Pensez-vous que le CO2 dans l'air va continuer à augmenter ? Si c'est le cas, quelles sont les implications ? Que les niveaux de CO2 continueront ou non à augmenter dépend des actions humaines. Les émissions sont actuellement à des niveaux historiquement élevés, et à ce rythme, le CO2 dans l'atmosphère va certainement continuer à augmenter. Les émissions doivent être considérablement réduites pour que les niveaux de CO2 atmosphérique se stabilisent ou diminuent. Le réchauffement climatique et l'acidification de l'océan se poursuivront tant que le CO2 atmosphérique continuera d'augmenter.
Pourrait-il y avoir des surprises qui changeraient soudainement le bilan carbone, et perspectives d'avenir ?

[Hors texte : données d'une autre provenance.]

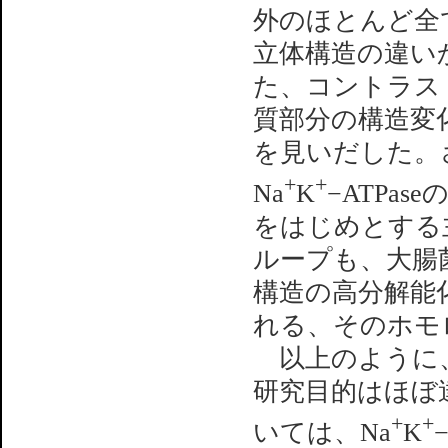
外のほとんど全
立体構造の違い
た、コントラス
質部分の構造変
を見いだした。
+
+
Na
K
−ATPas
をはじめとする
ループも、大腸
構造の高分解能
れる、そのホモ
以上のように、
研究目的はほぼ
+
+
いては、Na
K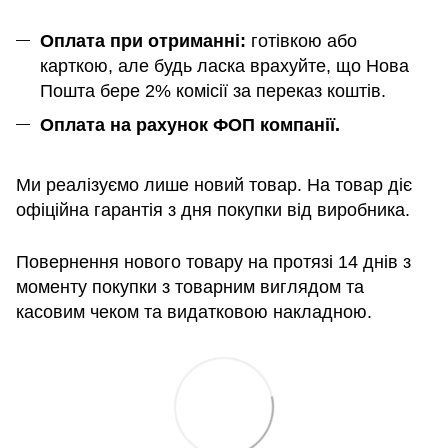
Оплата при отриманні:
готівкою або
карткою, але будь ласка врахуйте, що Нова
Пошта бере 2% комісії за переказ коштів.
Оплата на рахунок ФОП компанії.
Ми реалізуємо лише новий товар. На товар діє
офіційна гарантія з дня покупки від виробника.
Повернення нового товару на протязі 14 днів з
моменту покупки з товарним виглядом та
касовим чеком та видатковою накладною.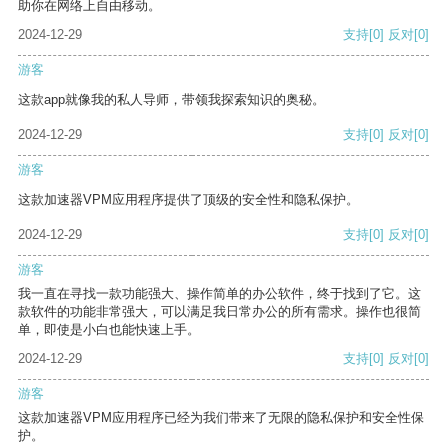
助你在网络上自由移动。
2024-12-29
支持
[0]
反对
[0]
游客
这款app就像我的私人导师，带领我探索知识的奥秘。
2024-12-29
支持
[0]
反对
[0]
游客
这款加速器VPM应用程序提供了顶级的安全性和隐私保护。
2024-12-29
支持
[0]
反对
[0]
游客
我一直在寻找一款功能强大、操作简单的办公软件，终于找到了它。这
款软件的功能非常强大，可以满足我日常办公的所有需求。操作也很简
单，即使是小白也能快速上手。
2024-12-29
支持
[0]
反对
[0]
游客
这款加速器VPM应用程序已经为我们带来了无限的隐私保护和安全性保
护。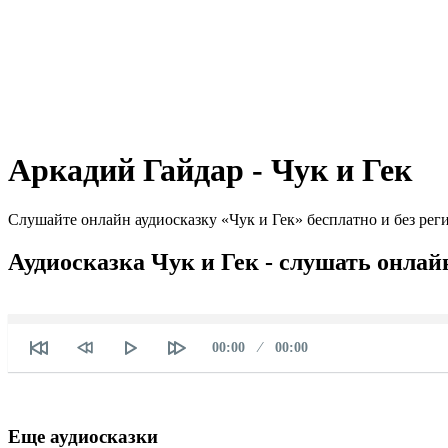
Аркадий Гайдар - Чук и Гек
Слушайте онлайн аудиосказку «Чук и Гек» бесплатно и без рег
Аудиосказка Чук и Гек - слушать онлай
Текущее
Продолжительность
00:00
00:00
время
Еще аудиосказки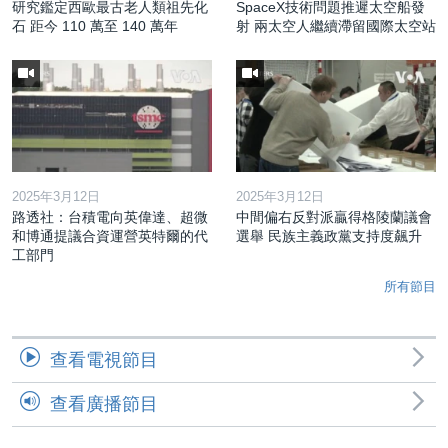
研究鑑定西歐最古老人類祖先化
SpaceX技術問題推遲太空船發
石 距今 110 萬至 140 萬年
射 兩太空人繼續滯留國際太空站
2025年3月12日
2025年3月12日
路透社：台積電向英偉達、超微
中間偏右反對派贏得格陵蘭議會
和博通提議合資運營英特爾的代
選舉 民族主義政黨支持度飆升
工部門
所有節目
查看電視節目
查看廣播節目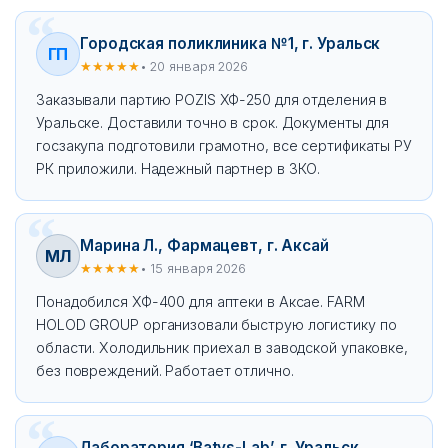
Городская поликлиника №1, г. Уральск
ГП
★★★★★
• 20 января 2026
Заказывали партию POZIS ХФ-250 для отделения в
Уральске. Доставили точно в срок. Документы для
госзакупа подготовили грамотно, все сертификаты РУ
РК приложили. Надежный партнер в ЗКО.
Марина Л., Фармацевт, г. Аксай
МЛ
★★★★★
• 15 января 2026
Понадобился ХФ-400 для аптеки в Аксае. FARM
HOLOD GROUP организовали быструю логистику по
области. Холодильник приехал в заводской упаковке,
без повреждений. Работает отлично.
Лаборатория ‘Batys-Lab’, г. Уральск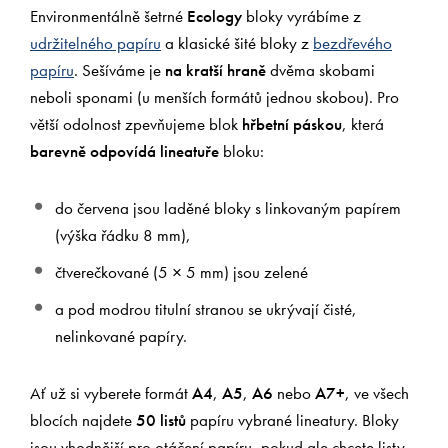
Environmentálně šetrné
Ecology
bloky vyrábíme z
udržitelného papíru
a klasické šité bloky z
bezdřevého
papíru
. Sešíváme je
na kratší hraně
dvěma skobami
neboli sponami (u menších formátů jednou skobou). Pro
větší odolnost zpevňujeme blok
hřbetní páskou
, která
barevně odpovídá lineatuře
bloku:
do červena jsou laděné bloky s linkovaným papírem
(výška řádku 8 mm),
čtverečkované (5 × 5 mm) jsou zelené
a pod modrou titulní stranou se ukrývají čisté,
nelinkované papíry.
Ať už si vyberete formát
A4
,
A5
,
A6
nebo
A7+
, ve všech
blocích najdete
50 listů
papíru vybrané lineatury. Bloky
jsou vhodnější pro otáčení papíru, pokud ale chcete listy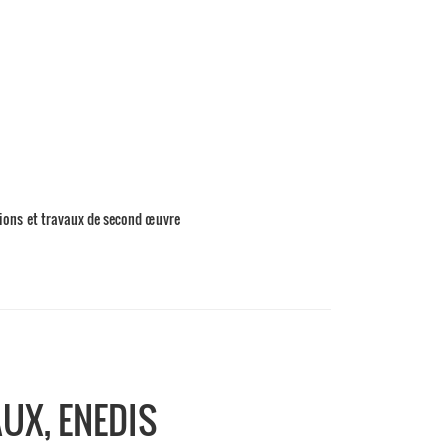
tions et travaux de second œuvre
UX, ENEDIS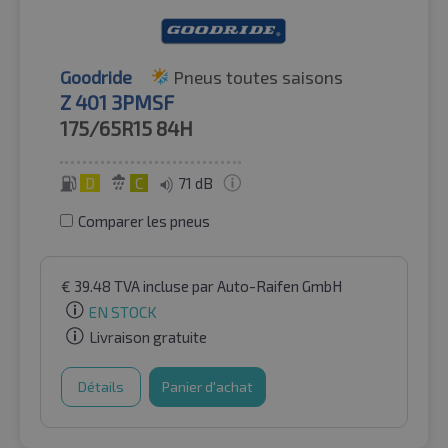
Goodride
Pneus toutes saisons
Z 401 3PMSF
175/65R15
84H
D
C
71 dB
Comparer les pneus
€
39.48
TVA incluse
par Auto-Raifen GmbH
EN STOCK
Livraison gratuite
Détails
Panier d'achat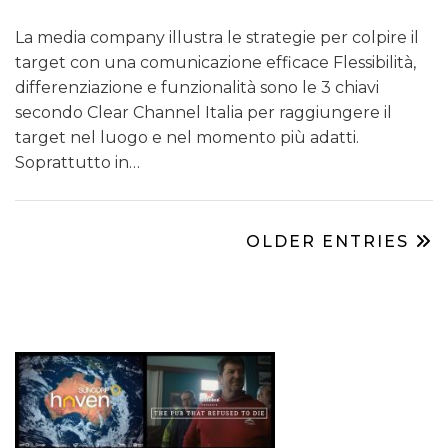
La media company illustra le strategie per colpire il
target con una comunicazione efficace Flessibilità,
differenziazione e funzionalità sono le 3 chiavi
secondo Clear Channel Italia per raggiungere il
target nel luogo e nel momento più adatti.
Soprattutto in…
OLDER ENTRIES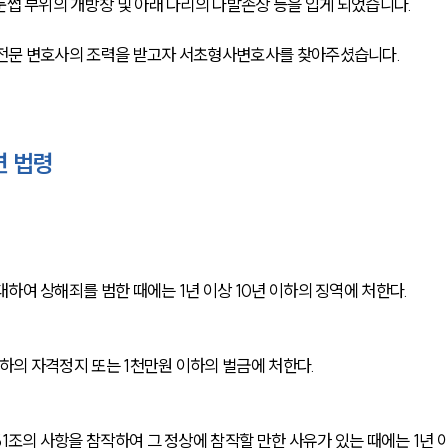
눈썹 부위의 개방창 및 아래 다리의 다발손상 등을 입게 되었습니다. 
전문 변호사의 조력을 받고자 
서초형사변호사를 찾아주셨습니다.
련 법령
하여 상해죄를 범한 때에는 1년 이상 10년 이하의 징역에 처한다.
이하의 자격정지 또는 1천만원 이하의 벌금에 처한다.
1조의 사항을 참작하여 그 정상에 참작할 만한 사유가 있는 때에는 1년 이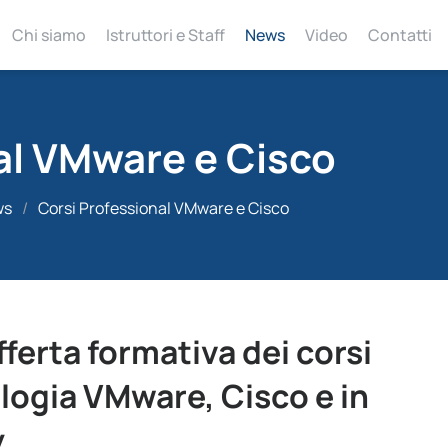
Chi siamo
Istruttori e Staff
News
Video
Contatti
al VMware e Cisco
ws
/
Corsi Professional VMware e Cisco
ferta formativa dei corsi
logia VMware, Cisco e in
y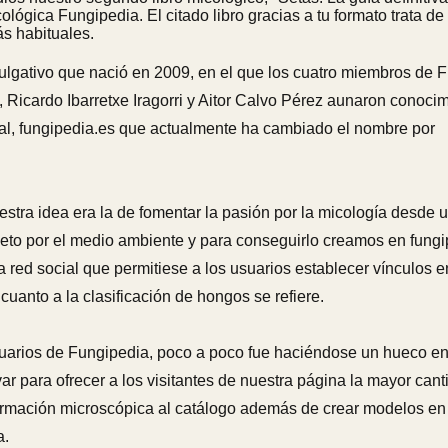
ológica Fungipedia. El citado libro gracias a tu formato trata d
ás habituales.
vulgativo que nació en 2009, en el que los cuatro miembros de 
Ricardo Ibarretxe Iragorri y Aitor Calvo Pérez aunaron conoci
al, fungipedia.es que actualmente ha cambiado el nombre por
estra idea era la de fomentar la pasión por la micología desde 
espeto por el medio ambiente y para conseguirlo creamos en fung
 red social que permitiese a los usuarios establecer vínculos en
uanto a la clasificación de hongos se refiere.
 usuarios de Fungipedia, poco a poco fue haciéndose un hueco en
var para ofrecer a los visitantes de nuestra página la mayor can
ormación microscópica al catálogo además de crear modelos en
a.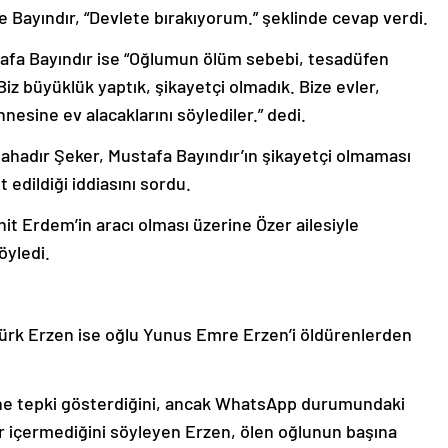
 Bayındır, “Devlete bırakıyorum.” şeklinde cevap verdi.
tafa Bayındır ise “Oğlumun ölüm sebebi, tesadüfen
Biz büyüklük yaptık, şikayetçi olmadık. Bize evler,
nesine ev alacaklarını söylediler.” dedi.
Bahadır Şeker, Mustafa Bayındır’ın şikayetçi olmaması
it edildiği iddiasını sordu.
it Erdem’in aracı olması üzerine Özer ailesiyle
öyledi.
türk Erzen ise oğlu Yunus Emre Erzen’i öldürenlerden
ne tepki gösterdiğini, ancak WhatsApp durumundaki
für içermediğini söyleyen Erzen, ölen oğlunun başına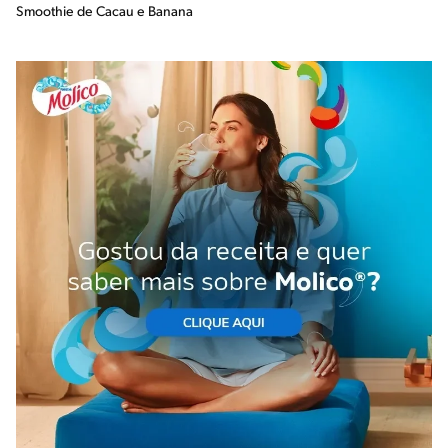
Smoothie de Cacau e Banana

Dans l'océan, nous pensons que les changements dans la circulation océanique pourraient avoir un impact sur l'absorption du carbone océanique. Il existe des preuves de tels changements dans le passé. Il existe également une notion selon laquelle l'océan n'a qu'une certaine capacité totale, mais cela est complexe et dépendant du temps. Sur des échelles de temps de 10, 000 ans, l'océan devrait être capable d'absorber au moins 85 pour cent de toutes les émissions. L'océan ne se mélange complètement qu'une fois tous les 1, 000 ans, et il a besoin de plusieurs mélanges pour absorber tout le carbone. Mais comme le carbone est très soluble dans l'eau de mer, dans un certain sens, la capacité océanique est infinie. Si vous ne vous souciez que des très longues échelles de temps, le carbone sera absorbé par les océans. Mais la société humaine a tendance à se soucier des échelles de temps beaucoup plus courtes. Pour ces, le ralentissement de la circulation océanique pourrait certainement avoir un impact sur la charge de CO2 atmosphérique. A terre à ce jour, l'absorption cumulative de carbone de la biosphère est approximativement nulle. Ce que j'entends par cumulatif, c'est la somme intégrée de toutes les émissions de carbone dues au changement d'affectation des terres depuis l'ère préindustrielle, et l'absorption de carbone se produisant avec la repousse des forêts et une croissance accrue en raison de plus de CO2 dans l'atmosphère. À l'heure actuelle, cet effet cumulatif semble être l'absence d'absorption nette. À la fois, nous savons que le réchauffement climatique libérera au moins une partie du CO2 des sols et du pergélisol, et certaines forêts sont plus vulnérables à la sécheresse et aux incendies avec le réchauffement. Et. nous avons besoin de l'agriculture pour nourrir les gens. Donc, il ne me semble pas qu'il y ait un grand réservoir terrestre où l'on puisse s'attendre à ce que beaucoup de carbone soit naturellement stocké à long terme. Les actions humaines pourraient améliorer certains stockages et réduire les pertes, par exemple avec les pratiques de conservation en agriculture. Mais par rapport à la capacité de l'océan, les accumulations probables seront faibles pendant des centaines à des milliers d'années. Néanmoins, sur des délais plus courts, la terre peut avoir un impact énorme. L'El Niño 2015-16 l'illustre clairement.